Is there a way to declare variables as special characters like "theta", " beta" etc?
i need to use a temp difference in my program and it would be awesome if i could use theta symbol.

thanks!


----------



## hellrazor (Nov 5, 2013)

Nope.


----------



## caleb (Nov 5, 2013)

imagine that integers are those symbols and write a layer for it


----------



## de.das.dude (Nov 5, 2013)

caleb said:


> imagine that integers are those symbols and write a layer for it



layer?
lol. all the c++  i learnt was in high school.
you have to explain like you are explaining to a mechanical engineering student XD


----------



## Fourstaff (Nov 5, 2013)

Nope, you will have to spell them out.


----------



## Steevo (Nov 5, 2013)

Named constant. 

http://www.cplusplus.com/forum/beginner/28089/

I have never tried using a symbol, wouldn't hurt to try though.


----------



## Fourstaff (Nov 6, 2013)

http://en.wikipedia.org/wiki/SymbolicC++


----------



## de.das.dude (Nov 6, 2013)

i just spelled them out  for now


----------



## FordGT90Concept (Nov 6, 2013)

If it is a Unicode character, it wouldn't hurt to try.

Alpha: α
Beta:  β
Delta: Δ
Gamma:  γ
Theta:  θ
Zeta: ζ

List here: http://www.fileformat.info/info/unicode/block/greek_and_coptic/list.htm

Should be able to copy and paste from the "browser" column.


----------



## alexstone (Nov 22, 2013)

Everything you need are already existing include <math.h>


----------



## Aquinus (Nov 22, 2013)

This is C, not MatLab!

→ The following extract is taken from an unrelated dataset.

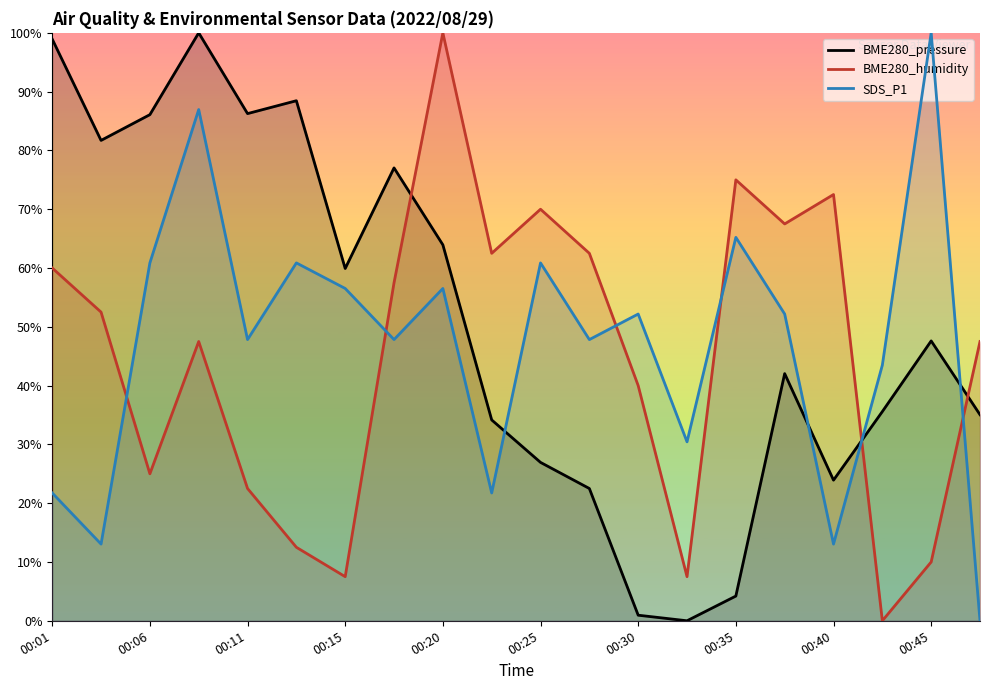

True or false: BME280_humidity has more than 0 interior local peaks.

True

Just spell out your variable names or shorten them. I'm pretty sure that it won't take kindly to using UTF-8/Extended ASCII chars for variable names.

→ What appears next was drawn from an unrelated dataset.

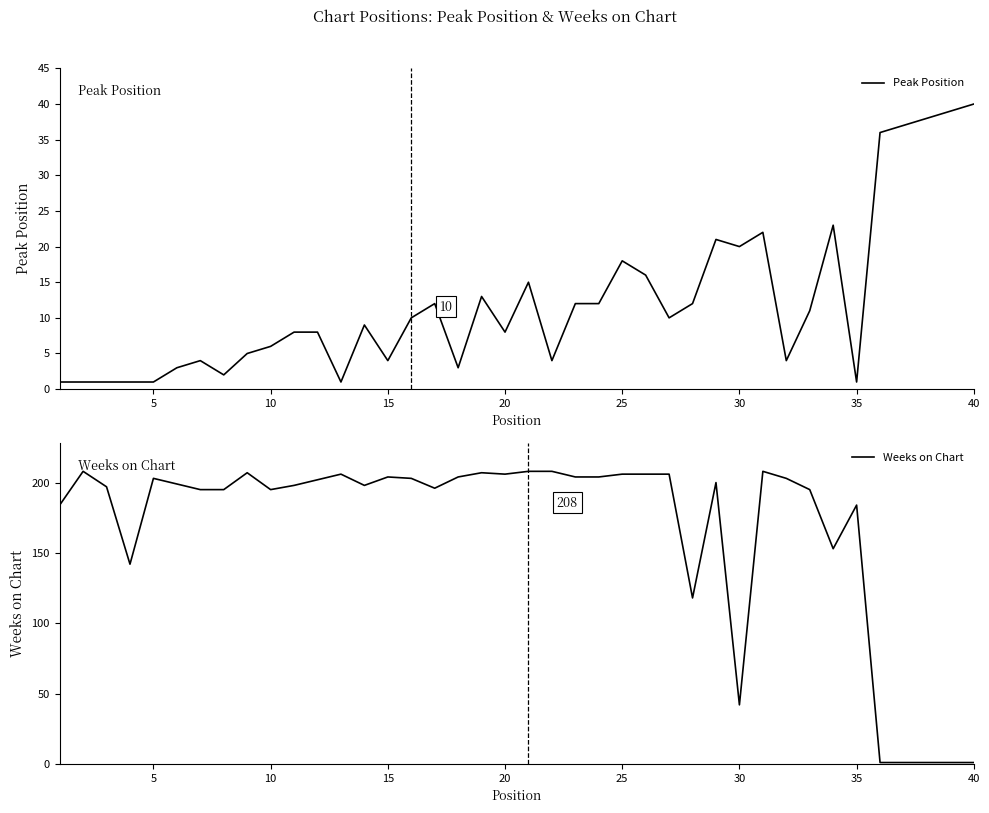

True or false: Peak Position has more than 1 interior local peaks.

True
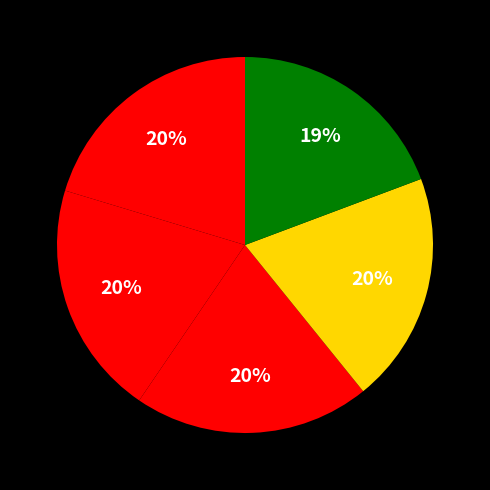

Is there a majority slice in this chart?

No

Edit: I should add that using symbols doesn't make it easier to read or manipulate your code. Keep it simple and don't overthink it.


----------



## BiggieShady (Nov 22, 2013)

Single letter variables make a lot of sense in math given how multiplication has a short notation (when multiplication operator is omitted).
For use in programming languages it's preferable to have descriptive variable names.


----------